Carbon Clean wins UK government innovation grant funding for carbon capture technology test campaign

Carbon Clean

Press release from Carbon Clean

  • Carbon Clean leads successful BEIS CCUS Innovation 2.0 bid
  • Non-aqueous solvent tested with both a rotating packed bed absorber and rotating packed bed stripper for the first time
  • Technologies promise to deliver high performance at a radically smaller scale than conventional solutions

A partnership project to test two innovative technologies which together are set to radically reduce the cost of carbon capture, has been awarded £600,000 in grant funding from the Department for Business, Energy and Industrial Strategy (BEIS) CCUS Innovation 2.0 programme, as part of the BEIS £1 billion Net Zero Innovation Portfolio (NZIP).

Carbon Clean, a global leader in industrial carbon capture technology, will partner with Doosan Babcock and Newcastle University to test the effectiveness of non-aqueous solvent (NAS) and a rotating packed bed (RPB) absorber and stripper together, for the first time. The project will assess the performance of NAS and RPBs by benchmarking against conventional packed bed absorbers and regenerators. In addition, an extensive parametric test campaign will identify optimal operating conditions for a range of simulated industrial flue gases.

The project will advance Carbon Clean’s expertise in carbon capture technology using RPBs, providing data to help further develop its innovative solutions.

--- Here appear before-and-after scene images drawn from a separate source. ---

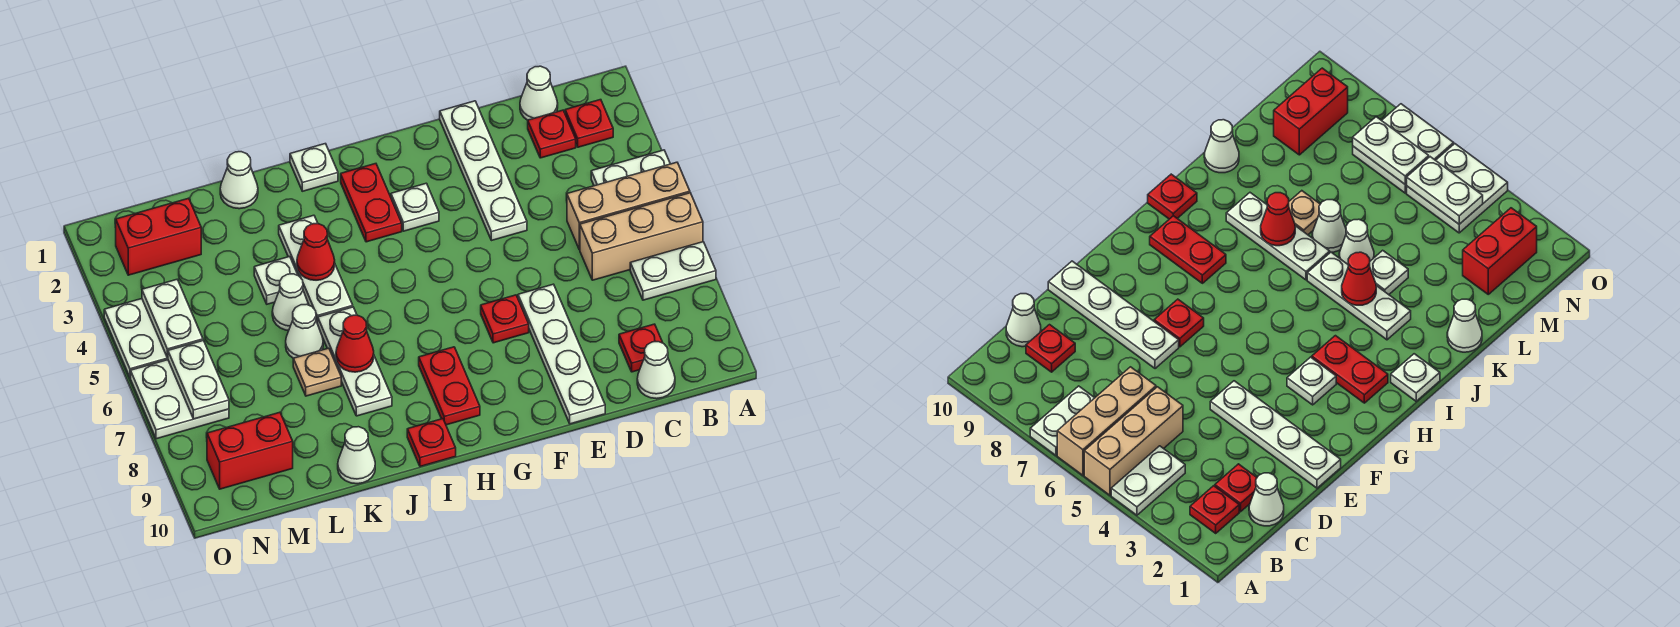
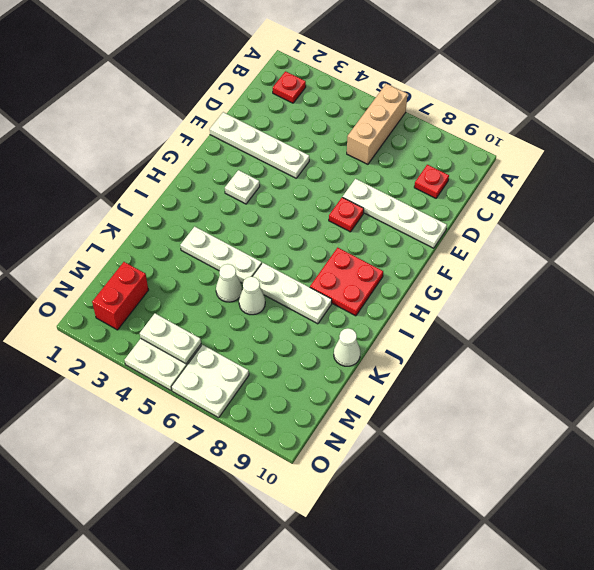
red 2x2 plate [310,248,383,316] -> red 1x2 plate [419,347,480,425]
none -> white 1x2 plate [591,150,670,186]
none -> tan 1x3 brick [567,162,690,250]
none -> white 1x2 plate [630,242,716,300]
none -> white 1x1 cone [520,66,558,120]

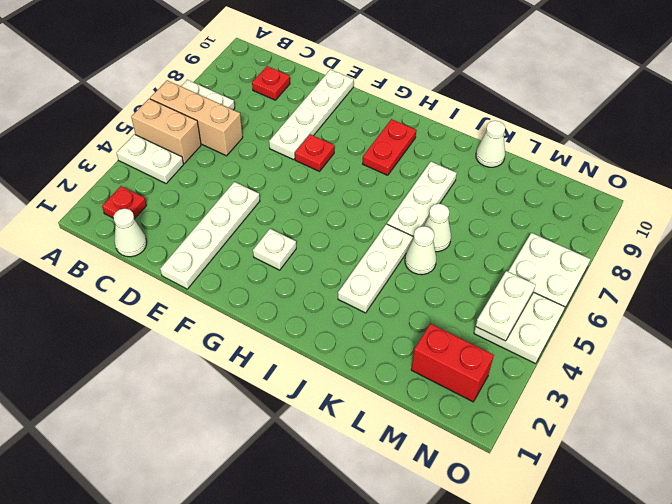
tan 1x2 brick [131,99,201,163] -> tan 1x3 brick [567,162,690,250]
none -> red 1x1 plate [528,110,576,158]
none -> white 1x1 cone [637,342,675,399]
none -> red 1x2 plate [341,164,402,242]
none -> white 1x1 plate [290,144,338,191]

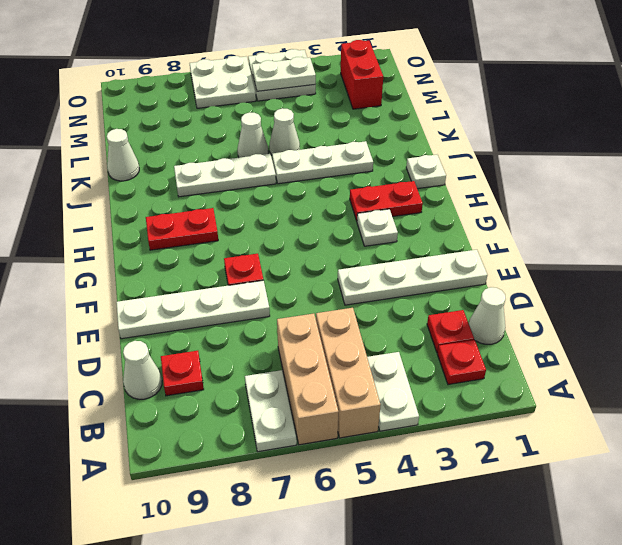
none -> red 1x1 plate [407,419,456,467]
none -> white 1x1 cone [220,152,258,209]
none -> white 1x1 plate [254,257,298,304]
none -> tan 1x1 plate [293,348,341,396]

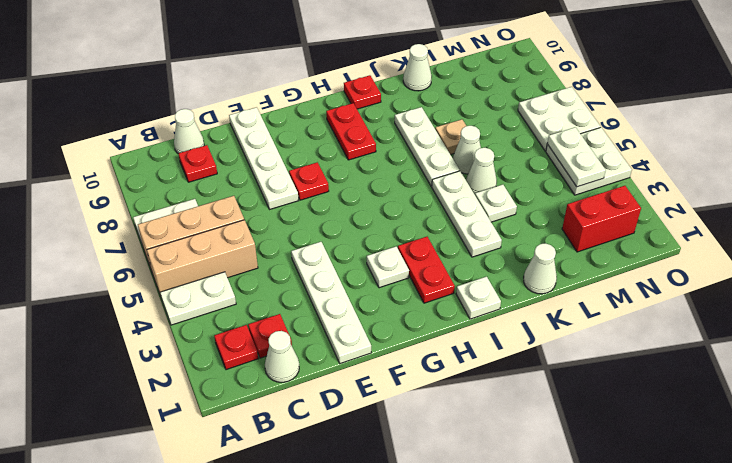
none -> red 1x2 brick [207,412,293,489]
none -> red 1x1 cone [297,224,335,280]
none -> red 1x1 cone [336,315,374,372]
none -> white 1x2 plate [168,341,229,419]

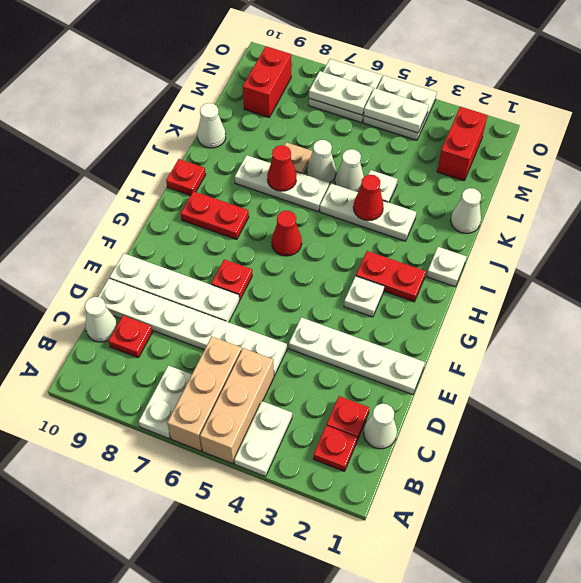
white 1x6 plate [98,279,287,376] -> none
red 1x1 cone [272,211,302,256] -> none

In October last year, the company launched a groundbreaking industrial carbon capture solution, CycloneCC, which uses RPBs. The pre-fabricated, skid-mounted technology delivers high performance carbon capture in a unit that is up to ten times smaller than conventional carbon capture technology, with a five times smaller physical footprint. The ease of on-site integration for this carbon capture technology, combined with its cost efficiency, is expected to result in a huge uptick in demand from hard-to-abate industries seeking to decarbonise in line with net zero targets.

Prateek Bumb, Co-founder and CTO of Carbon Clean said:

“Scale and cost are the biggest barriers to widespread deployment of industrial carbon capture technology. Carbon Clean is focused on overcoming these challenges through the development of breakthrough modular solutions and this BEIS-funded project will ensure we continue to lead in this field, expanding our knowledge of rotating packed beds in carbon capture applications.

“We are proud to be among a growing number of partnerships between the public and private sectors, which are aiming to speed up the deployment of carbon capture technology. The IPCC has recently confirmed that global rates of CCS deployment are far below those in modelled pathways limiting global warming to 1.5°C or 2°C and has identified the need for technological innovation to address this issue.”

Energy and Climate Change Minister Greg Hands:

“As we accelerate the UK’s energy independence by boosting clean, home-grown, affordable energy, it’s crucial that our industries reduce their reliance on fossil fuels.

“This investment will help them to not only cut emissions, but also save money on energy bills, on top of supporting jobs by encouraging green innovation across the UK.”

An earlier BEIS-funded project, ARTEMIS, has already demonstrated the unparalleled CO2 absorption efficiency of RPBs in a 1 tonne per day (TPD) pilot plant. Demonstration scale testing has also shown the ability of NAS to outperform other industrial solvents (Monoethanolamine and Methyl Diethanolamine) in a conventional carbon capture system. The intensified mass transfer of RPBs, results in smaller equipment sizes at equivalent performance, while the improved solvent performance of NAS reduces OpEx, relative to the conventional use of MEA.

The testing will take place at Doosan Babcock’s Emissions Reduction Test Facility (ERTF) in Renfrew, Scotland and Doosan Babcock, along with Newcastle University’s School of Engineering, will be responsible for the operation and maintenance of the RPB units during testing.